Há alguma indefinição nos conceitos associados a
este termo. Assim, dever-se-á ter presente que a simbiose implica uma
inter-relação de tal forma íntima entre os organismos envolvidos que se torna
obrigatória (mutualismo). Quando não existe obrigatoriedade na relação,
dever-se-á utilizar antes o termo/conceito protocooperação. (...) Os
conceitos oriundos da dinâmica apresentada nos sistemas simbióticos, também têm
sido aplicados no âmbito das ciências sociais e econômicas. Nestas abordagens
as organizações e indivíduos são entendidos como diferentes agentes que podem
estar intimamente associados, como nos processos de simbiose no mundo natural”
Resumidamente,
vamos dar nomes aos boys:
Parasita é o
funcionário corrupto de um órgão ou empresa pública (que seria o hospedeiro), seja ele
presidente, diretor ou um simples técnico, que utiliza sua posição e funções
apenas para pedir e receber suborno de empresas contratadas pelo órgão ao qual
pertence. Voltando ao texto teórico, vemos que “o parasita retira os nutrientes do ser no qual está hospedado”.
E se existem os
“parasitas” (e como existem!), o relacionamento mais perfeito entre
contratantes corruptos e contratados dispostos a pagar propina é a Simbiose.

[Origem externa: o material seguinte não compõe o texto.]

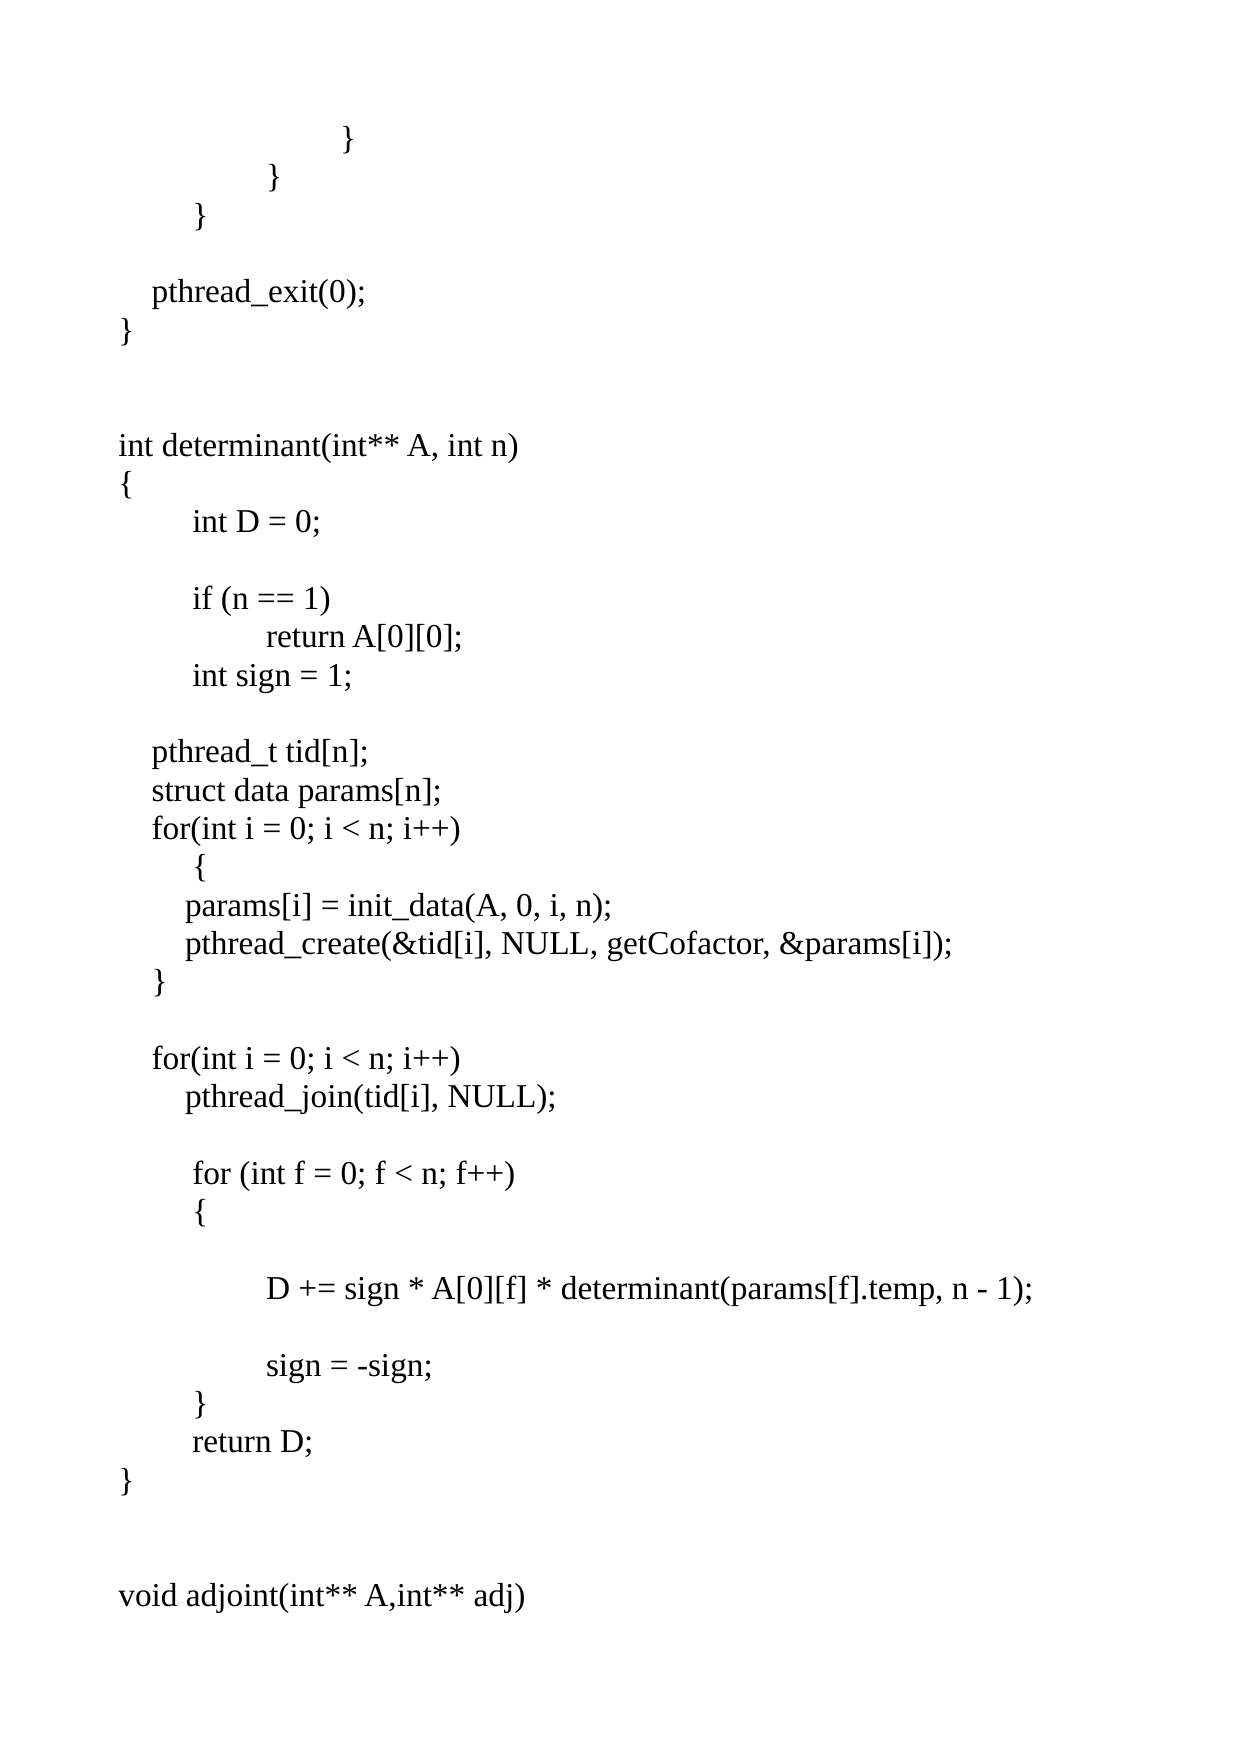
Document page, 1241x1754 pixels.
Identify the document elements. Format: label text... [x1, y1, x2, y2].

text { [118, 846, 1122, 885]
text } [118, 961, 1122, 1000]
text } [118, 310, 1122, 348]
text for(int i = 0; i < n; i++) [118, 808, 1122, 846]
text sign = -sign; [118, 1345, 1122, 1383]
text for(int i = 0; i < n; i++) [118, 1038, 1122, 1076]
text } [118, 1460, 1122, 1498]
text int sign = 1; [118, 655, 1122, 693]
text } [118, 1383, 1122, 1421]
text pthread_exit(0); [118, 271, 1122, 310]
text pthread_join(tid[i], NULL); [118, 1076, 1122, 1115]
text return D; [118, 1421, 1122, 1460]
text int D = 0; [118, 501, 1122, 540]
text struct data params[n]; [118, 770, 1122, 808]
text for (int f = 0; f < n; f++) [118, 1153, 1122, 1191]
text return A[0][0]; [118, 616, 1122, 655]
text D += sign * A[0][f] * determinant(params[f].temp, n - 1); [118, 1268, 1122, 1306]
text params[i] = init_data(A, 0, i, n); [118, 885, 1122, 923]
text { [118, 463, 1122, 501]
text int determinant(int** A, int n) [118, 425, 1122, 463]
text } [118, 118, 1122, 156]
text if (n == 1) [118, 578, 1122, 616]
text pthread_create(&tid[i], NULL, getCofactor, &params[i]); [118, 923, 1122, 961]
text pthread_t tid[n]; [118, 731, 1122, 770]
text } [118, 195, 1122, 233]
text void adjoint(int** A,int** adj) [118, 1575, 1122, 1613]
text { [118, 1191, 1122, 1230]
text } [118, 156, 1122, 195]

Assim como acontece na natureza, essa é “uma
relação mutuamente vantajosa entre dois ou mais organismos vivos de espécies
diferentes”, ou melhor, entre as empreiteiras e os paulos robertos, renatos duques e demais coleguinhas.
Por tudo isso que
foi dito, eu creio que essa simbiose e esse parasitismo provavelmente nunca
acabarão, pois são interações quase biológicas que devem ter vindo desde a
chegada do Cabral (refiro-me ao “Cabral
um”, o Pedro, não ao “Cabral dois”,
o Serginho). Os empreiteiros dependem das obras e órgãos públicos para viver e vice-versa.
O problema são os parasitas, os cáftens da administração pública. Qual a solução para isso, eu não sei. Talvez uma mudança comportamental e cultural em toda nossa sociedade, com a revogação definitiva da Lei de Gérson (coitado do cara!), talvez uma revisão geral de toda a legislação que, de alguma forma, (des)regula
a contratação de obras públicas.
Apesar de ser fã incondicional da Operação Lavajato e suas ramificações virtuosas, tenho minhas dúvidas de que isso cure o Brasil da doença autoimune chamada corrupção. Porque, do jeito
que está, a minha suspeita é de que se resolverem estender a Lavajato pelo país
afora, poderá faltar água potável no planeta.